Assumption of Risk Act

Summary

In recent years, courts in some states have held that when the legislature adopted a comparative fault statute, which bases the award to the plaintiff on the defendant’s percentage of responsibility for the injury to plaintiff, the legislature abolished the defense of assumption of the risk. About half of the states do not recognize assumption of the risk as a defense to liability. As part of the civil justice reform effort, however, legislators in some states have introduced bills to affirm that assumption of the risk remains a defense to liability. Because courts in some states have abolished the defense while interpreting the state’s comparative fault statute, legislators in states with a comparative fault statute should seek to amend that statute to incorporate this assumption of the risk provision.

Model Legislation

Section 1. {Title}

This act shall be known and may be cited as the Assumption of the Risk Act.

Section 2.

In any tort action, a defendant shall not be liable if the injured person assumed the risk of injury or harm to property.

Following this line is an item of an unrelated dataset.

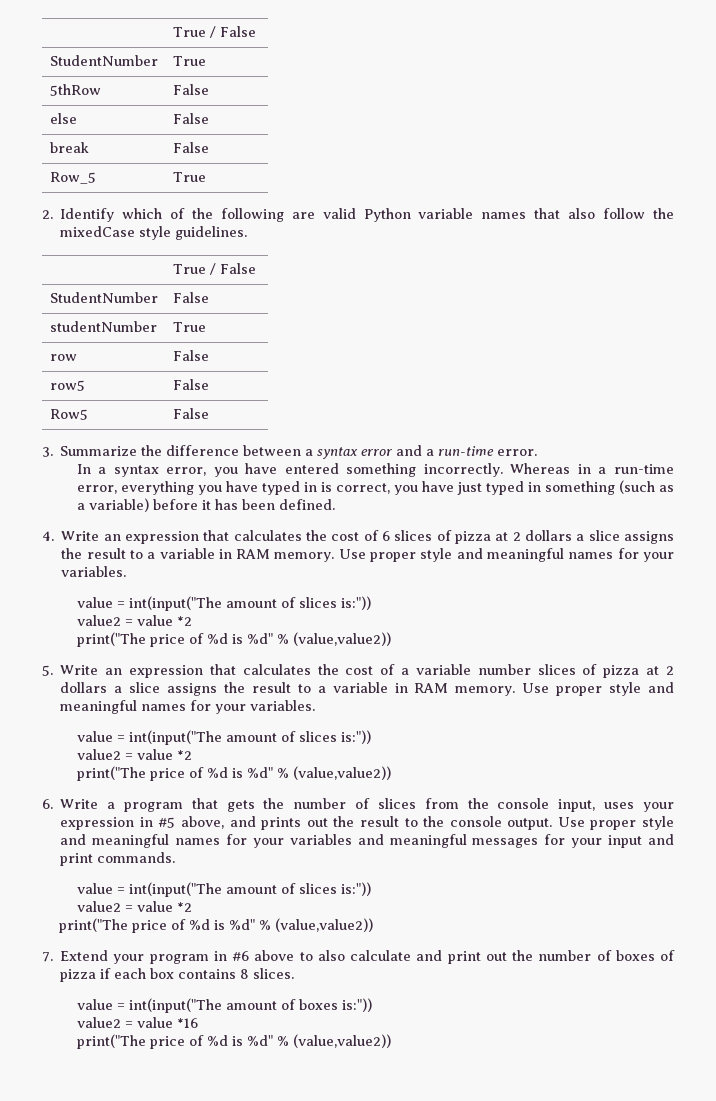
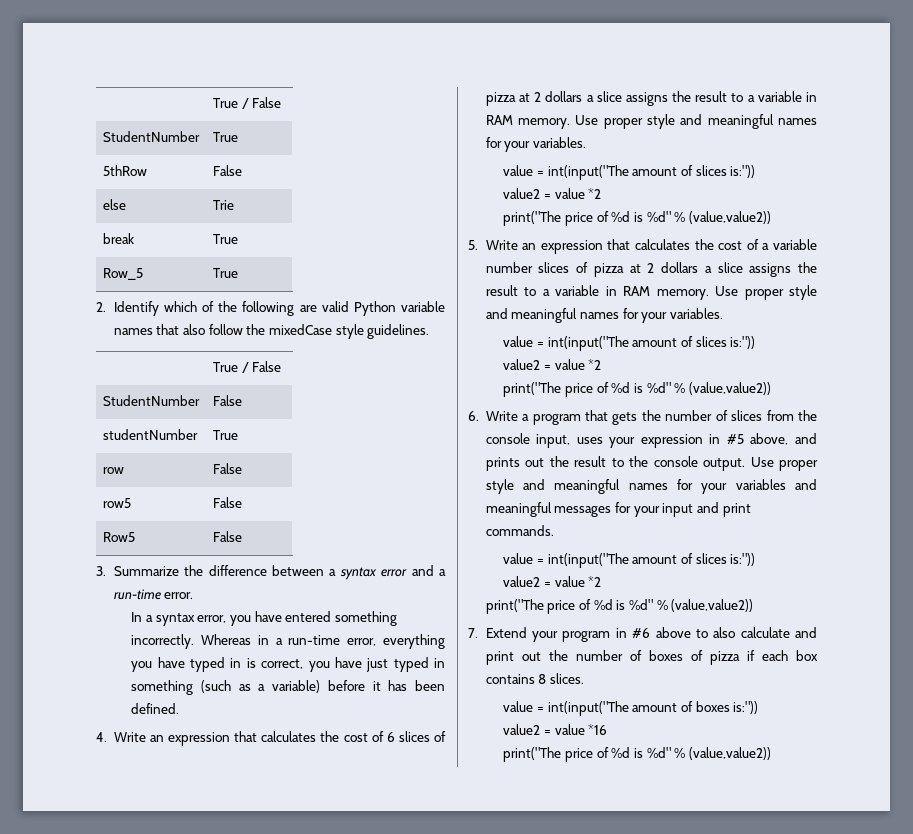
[172,113,209,124] False -> [212,200,234,210] Trie
[172,142,209,153] False -> [212,234,238,244] True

Assumption of the risk shall mean that the injured:

(A) Knew of and appreciated the risk; and

(B)  Voluntarily exposed himself or herself to the danger that proximately caused the injury or damage.

Section 3.

The elements of assumption of the risk may be inferred, as a matter of either fact or law, from circumstantial evidence that the injured person must have known and appreciated the risk and voluntarily encountered it.

Section 4. {Severability clause}

Section 5. {Repealer clause}

Section 6. {Effective date}

Approved by ALEC Board of Directors in 1995.

Reapproved by ALEC Board of Directors on January 28, 2013.